El Kauwberg es un lugar extraño, porque parece natural, y no lo es; pero tampoco es artificial del todo. Es un espacio a medio camino entre un solar y un bosque, entre un huerto urbano y un monte comunal. Es un lugar rústico en medio de una zona urbana, una anomalía en medio de una gran ciudad, una víctima, pero también un beneficiario, de ese no saber qué hacer tan belga, de ese encogerse de hombros y dejar las cosas como están a la espera de que las solucione alguien que venga detrás.
Mientras esperaba su destino como autopista destinada a solucionar el aislamiento de Uccle, o como campo de golf para solaz de los pijos del lugar (y de algún deportista, que no todos los golfistas deben ser pijos por necesidad), la vegetación, que no entiende de planes de ordenación urbana, se fue desarrollando a su manera. Así, hay especies autóctonas, pero también invasivas; hay algún huerto urbano junto a alguna pradera imposible; hay agujeros producidos por las bombas alemanas, al lado de desniveles improbables.

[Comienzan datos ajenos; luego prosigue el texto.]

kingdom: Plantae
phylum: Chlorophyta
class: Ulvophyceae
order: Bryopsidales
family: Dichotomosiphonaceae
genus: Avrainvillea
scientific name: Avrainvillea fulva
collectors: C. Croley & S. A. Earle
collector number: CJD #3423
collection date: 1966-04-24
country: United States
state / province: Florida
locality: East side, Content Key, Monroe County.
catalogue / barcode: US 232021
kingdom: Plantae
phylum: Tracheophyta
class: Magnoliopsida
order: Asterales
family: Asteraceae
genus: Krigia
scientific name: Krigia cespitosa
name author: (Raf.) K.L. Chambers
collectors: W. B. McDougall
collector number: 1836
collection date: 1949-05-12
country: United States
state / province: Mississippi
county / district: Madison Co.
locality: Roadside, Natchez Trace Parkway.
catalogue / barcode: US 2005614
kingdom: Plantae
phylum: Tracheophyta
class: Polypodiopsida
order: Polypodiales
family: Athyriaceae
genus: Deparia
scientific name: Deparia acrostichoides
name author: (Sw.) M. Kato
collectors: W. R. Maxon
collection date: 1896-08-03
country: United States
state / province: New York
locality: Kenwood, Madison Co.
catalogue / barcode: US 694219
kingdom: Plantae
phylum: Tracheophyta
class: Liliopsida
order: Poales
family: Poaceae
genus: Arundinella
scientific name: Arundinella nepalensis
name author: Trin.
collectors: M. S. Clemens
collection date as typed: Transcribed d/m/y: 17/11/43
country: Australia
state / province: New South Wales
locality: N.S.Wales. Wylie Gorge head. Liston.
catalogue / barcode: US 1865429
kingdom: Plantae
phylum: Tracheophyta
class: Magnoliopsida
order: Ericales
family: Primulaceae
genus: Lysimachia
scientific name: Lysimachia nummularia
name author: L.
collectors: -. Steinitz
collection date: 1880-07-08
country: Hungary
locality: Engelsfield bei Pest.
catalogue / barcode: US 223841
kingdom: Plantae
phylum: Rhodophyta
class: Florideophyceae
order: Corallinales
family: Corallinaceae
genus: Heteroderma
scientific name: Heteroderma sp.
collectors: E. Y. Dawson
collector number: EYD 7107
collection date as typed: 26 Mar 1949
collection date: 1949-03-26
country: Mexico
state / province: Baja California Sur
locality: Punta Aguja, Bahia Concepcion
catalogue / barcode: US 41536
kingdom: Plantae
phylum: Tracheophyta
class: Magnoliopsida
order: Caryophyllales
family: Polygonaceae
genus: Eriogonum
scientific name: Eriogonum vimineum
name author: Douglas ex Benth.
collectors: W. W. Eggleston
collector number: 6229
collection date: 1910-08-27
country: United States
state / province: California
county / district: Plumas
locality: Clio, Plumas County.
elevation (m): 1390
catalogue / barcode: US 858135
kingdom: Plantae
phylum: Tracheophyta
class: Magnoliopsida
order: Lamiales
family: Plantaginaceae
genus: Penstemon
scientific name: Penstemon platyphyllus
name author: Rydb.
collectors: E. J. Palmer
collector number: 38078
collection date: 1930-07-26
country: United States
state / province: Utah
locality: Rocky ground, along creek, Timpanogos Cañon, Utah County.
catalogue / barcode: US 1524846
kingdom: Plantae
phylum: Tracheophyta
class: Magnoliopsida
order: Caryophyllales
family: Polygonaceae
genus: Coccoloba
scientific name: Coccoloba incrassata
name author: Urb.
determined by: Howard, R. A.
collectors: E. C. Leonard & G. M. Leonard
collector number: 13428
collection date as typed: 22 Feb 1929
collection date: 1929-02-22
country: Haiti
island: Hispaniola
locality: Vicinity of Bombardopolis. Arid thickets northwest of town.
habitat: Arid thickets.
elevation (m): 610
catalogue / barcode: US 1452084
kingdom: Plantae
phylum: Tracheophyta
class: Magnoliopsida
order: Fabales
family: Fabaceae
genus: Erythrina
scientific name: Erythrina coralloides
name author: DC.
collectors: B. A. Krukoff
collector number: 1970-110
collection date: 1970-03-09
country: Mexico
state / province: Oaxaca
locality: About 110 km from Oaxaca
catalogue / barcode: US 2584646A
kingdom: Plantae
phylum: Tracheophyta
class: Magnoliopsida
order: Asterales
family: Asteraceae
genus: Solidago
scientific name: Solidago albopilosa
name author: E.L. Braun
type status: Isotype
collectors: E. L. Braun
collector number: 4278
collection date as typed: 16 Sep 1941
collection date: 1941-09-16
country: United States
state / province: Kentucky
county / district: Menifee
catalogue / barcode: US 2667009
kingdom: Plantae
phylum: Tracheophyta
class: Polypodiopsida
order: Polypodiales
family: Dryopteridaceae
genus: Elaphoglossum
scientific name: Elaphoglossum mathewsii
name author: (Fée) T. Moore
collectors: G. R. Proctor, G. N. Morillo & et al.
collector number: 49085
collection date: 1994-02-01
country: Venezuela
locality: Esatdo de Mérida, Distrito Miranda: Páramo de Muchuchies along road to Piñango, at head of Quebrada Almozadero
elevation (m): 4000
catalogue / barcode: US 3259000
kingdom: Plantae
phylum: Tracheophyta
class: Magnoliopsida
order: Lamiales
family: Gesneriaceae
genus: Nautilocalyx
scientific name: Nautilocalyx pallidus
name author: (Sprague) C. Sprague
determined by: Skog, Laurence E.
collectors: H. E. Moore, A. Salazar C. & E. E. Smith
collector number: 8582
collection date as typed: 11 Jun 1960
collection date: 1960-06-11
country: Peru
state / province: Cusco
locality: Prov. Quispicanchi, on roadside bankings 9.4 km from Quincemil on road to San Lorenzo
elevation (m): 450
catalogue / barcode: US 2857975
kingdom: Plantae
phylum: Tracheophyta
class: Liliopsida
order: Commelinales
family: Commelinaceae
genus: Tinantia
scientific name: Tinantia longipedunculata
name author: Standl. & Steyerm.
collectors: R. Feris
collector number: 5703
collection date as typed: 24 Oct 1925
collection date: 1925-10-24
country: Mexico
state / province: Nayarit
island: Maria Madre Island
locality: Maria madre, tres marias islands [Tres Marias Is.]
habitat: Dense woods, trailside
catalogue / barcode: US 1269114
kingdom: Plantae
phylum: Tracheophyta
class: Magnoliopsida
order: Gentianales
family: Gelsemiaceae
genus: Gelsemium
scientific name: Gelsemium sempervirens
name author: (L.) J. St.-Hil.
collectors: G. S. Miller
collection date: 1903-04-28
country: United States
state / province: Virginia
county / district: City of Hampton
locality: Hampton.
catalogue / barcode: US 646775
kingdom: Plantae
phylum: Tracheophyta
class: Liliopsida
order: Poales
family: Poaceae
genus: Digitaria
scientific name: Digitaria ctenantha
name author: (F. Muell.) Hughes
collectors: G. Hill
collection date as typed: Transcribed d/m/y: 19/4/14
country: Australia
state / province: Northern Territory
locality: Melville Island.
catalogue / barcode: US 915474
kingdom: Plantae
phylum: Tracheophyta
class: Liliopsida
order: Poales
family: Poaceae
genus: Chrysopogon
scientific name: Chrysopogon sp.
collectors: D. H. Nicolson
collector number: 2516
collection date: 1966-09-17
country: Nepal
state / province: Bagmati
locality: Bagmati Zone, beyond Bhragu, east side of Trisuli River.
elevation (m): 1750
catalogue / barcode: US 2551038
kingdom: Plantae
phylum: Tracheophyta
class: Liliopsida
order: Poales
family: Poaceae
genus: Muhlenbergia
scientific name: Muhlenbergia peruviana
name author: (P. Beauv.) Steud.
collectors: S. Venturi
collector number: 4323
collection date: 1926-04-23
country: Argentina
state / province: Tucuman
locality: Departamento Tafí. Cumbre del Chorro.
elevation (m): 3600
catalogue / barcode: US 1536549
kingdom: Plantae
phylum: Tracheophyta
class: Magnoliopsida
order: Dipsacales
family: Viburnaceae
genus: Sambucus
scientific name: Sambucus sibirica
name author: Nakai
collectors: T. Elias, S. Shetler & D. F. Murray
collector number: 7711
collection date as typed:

Hay que verlo para empezar a interpretar un espacio que sólo supera por los pelos medio kilómetro cuadrado.
Probablemente, lo que hay que hacer es estudiarlo menos y disfrutarlo más. Quizá sea por las horas en que paseo yo, que es poco antes del anochecer, pero es rara la vez que me encuentro a alguien. Supongo que la gente decente está en su casa a esas horas, y los que estamos estirando las piernas a las diez y media de la noche, aunque sea verano y siga siendo de día, somos unos trasnochadores impenitentes que deberíamos recogernos lo antes posible. Al menos para la mentalidad local.
El caso es que el lugar es agradable, y yo creo que habría que dejarlo estar y corregirlo lo justo. Desde que perdió su uso fabril, agrícola e incluso militar (parece que los alemanes alcanzaron a lanzar algunas V1 en 1945 contra los británicos que habían instalado allí su base), la naturaleza ha hecho de su capa un sayo, primero por la inacción de todos los que pensaban que la expropiación del Kauwberg era inminente, y luego porque se ha convertido en un espacio más o menos protegido y por esa asociación de amigos del Kauwberg que condiciona, de momento para bien, cualquier uso que se quiera dar al terreno, incluso por sus propietarios, que los hay.
El resultado es un territorio cada vez menos artificial y más salvaje, pero que sigue sin ser salvaje del todo. Hay senderos, unos más anchos, otros medio ahogados por las ortigas o por las zarzas, y no hay tantas vías de acceso como para que sea un parque público.
Que lo dejen como está. Hace su papel y, para los paseantes de crepúsculo como yo, es un lugar idóneo, ni tan grande como para perderse en él, ni tan pequeño como para no tener la sensación de estar fuera de un lugar habitado.